Adı dolayısıyla bir süredir izleme hevesinde olduğum Sen İstanbul'dan Daha Güzelsin, çok sevimli bir oyunmuş. Oyun genel anlamda üç nesli oluşturan kadınların, bizimle konuşuyormuşçasına anlattığı yer yer birbiriyle bağlantılı yer yer birbirinden kopuk hikayelerden oluşuyor.
Bu anlatılardaki medyumun değişmesiyle anlatının da değiştiğini görüyoruz. Kalıcı olan tek olgu, kadınların yaşlandıkça annelerine benzemesi. Melis'in Okan'la, Başak'ın Fehmi'yle, Ayfer'in Mehmet'le olan ilişkisi de olay örgüsünün benzerliği bakımından dikkat çekici. Karakterlerin bu kişileri canlandırması hoş. Daha hoş olansa birbirlerini oynamaları.
Söylenemeyenler de oyunun temalarından biri.
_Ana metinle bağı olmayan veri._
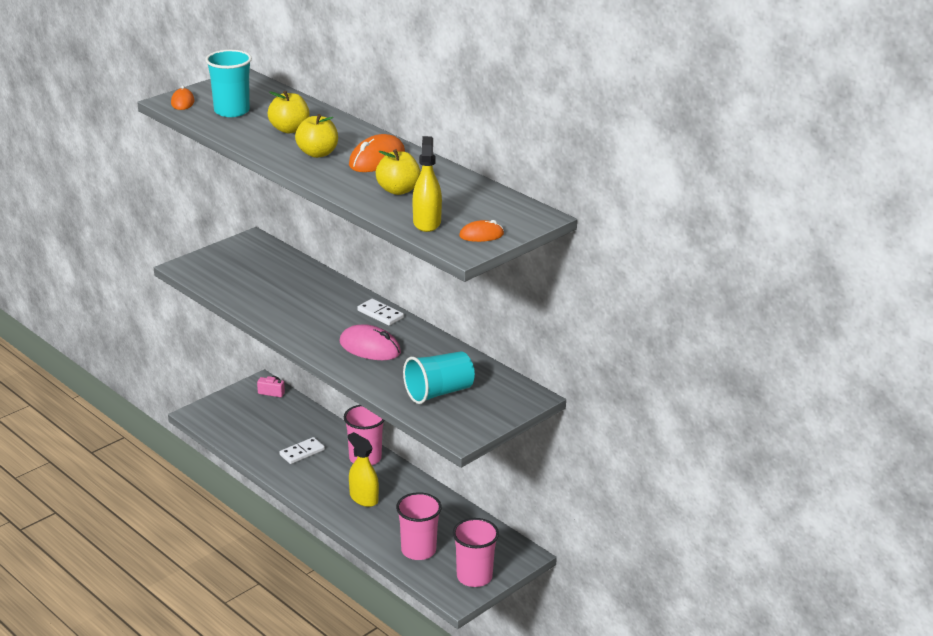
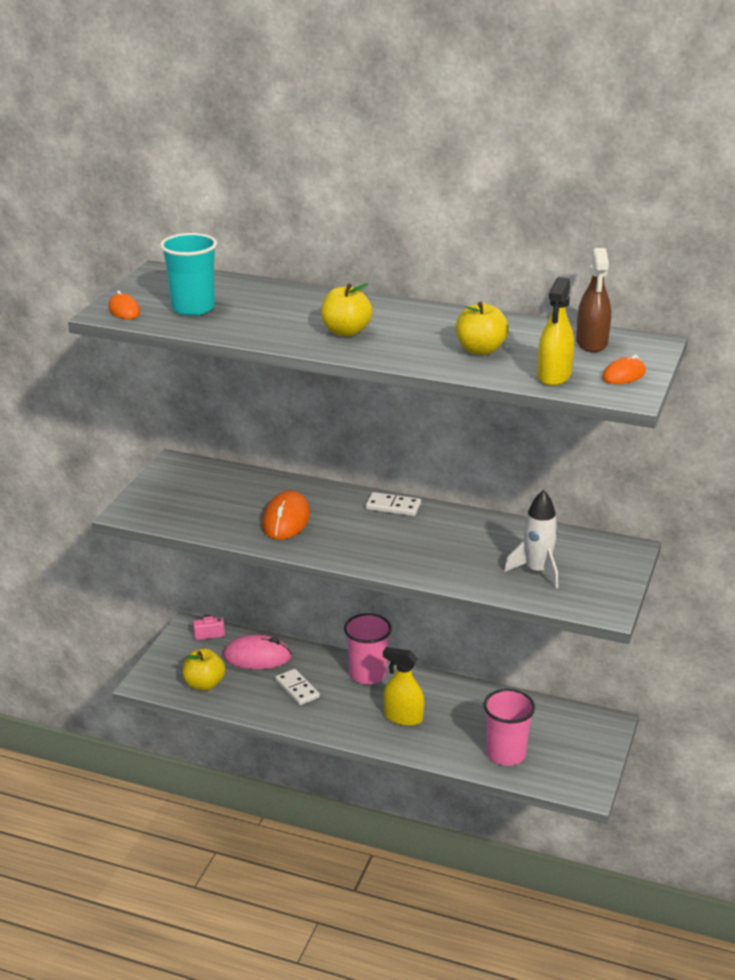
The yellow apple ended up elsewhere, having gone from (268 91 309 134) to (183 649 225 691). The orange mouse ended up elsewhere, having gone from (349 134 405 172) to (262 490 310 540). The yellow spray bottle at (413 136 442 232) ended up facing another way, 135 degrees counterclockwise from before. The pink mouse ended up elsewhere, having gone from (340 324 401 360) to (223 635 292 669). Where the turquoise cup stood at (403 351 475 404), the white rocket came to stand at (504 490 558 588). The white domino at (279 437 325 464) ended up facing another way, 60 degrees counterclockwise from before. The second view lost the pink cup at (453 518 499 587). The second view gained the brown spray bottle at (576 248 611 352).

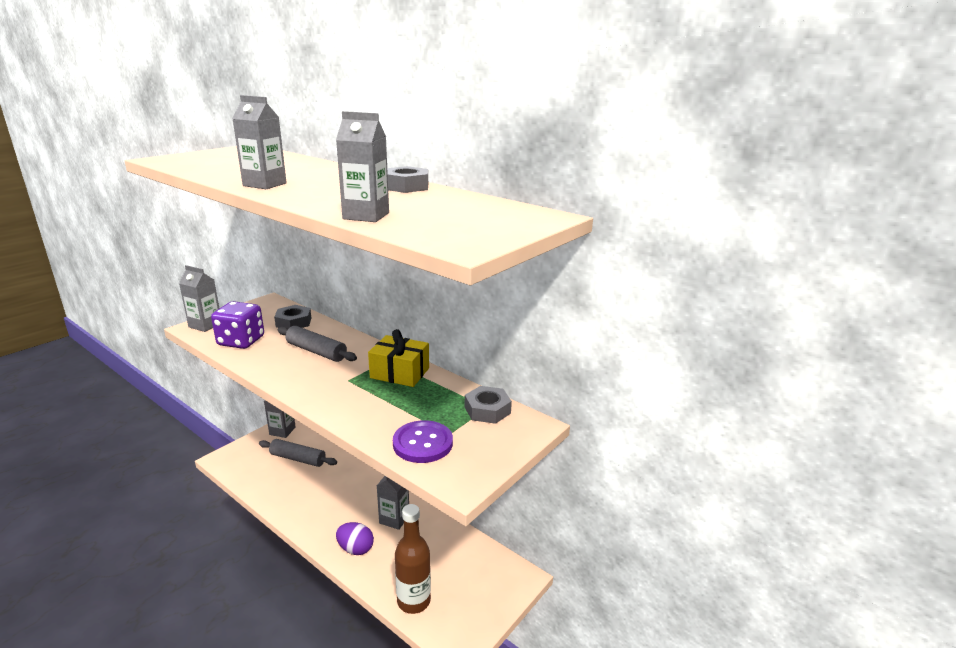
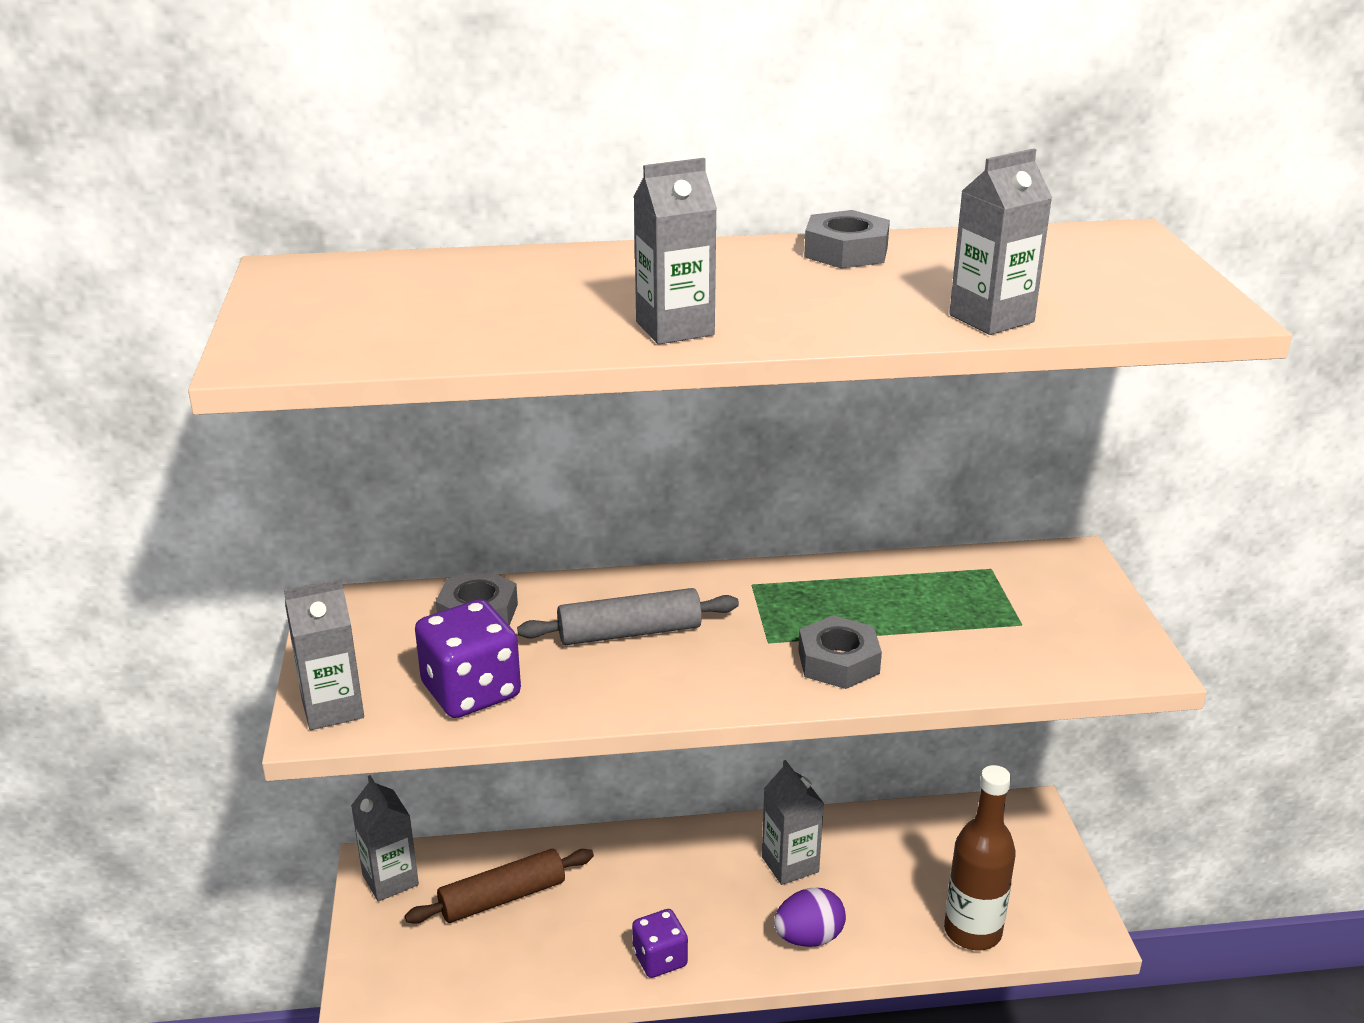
The second view lost the yellow gift at (368 329 429 387). The grey nut ended up elsewhere, having gone from (465 386 512 424) to (798 615 882 689). The second view lost the purple button at (393 420 453 463). What was the grey rolling pin at (259 439 337 467) turned into the brown rolling pin at (405 849 594 924). The second view gained the purple dice at (632 909 688 978).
Özellikle anneanne olan Ayfer'in konuşma yetisini kaybedince söylemekten mahrum kaldıkları güldürücüydü. Toplum baskısından söyleyeceklerini yutan anne Başak'ın durumu ise ondan daha içler acısıydı.
Her yönüyle güzel kurgulanmış ve oyuncuların adlarını vermeyi görev sayacağım kadar iyi oynanmış bir oyun. Yeliz Şatıroğlu, Esin Umulu ve Şebnem Köstem, üst düzey oyunculuklarını gösterdiler. Oyundan mutlu ayrıldım doğrusu.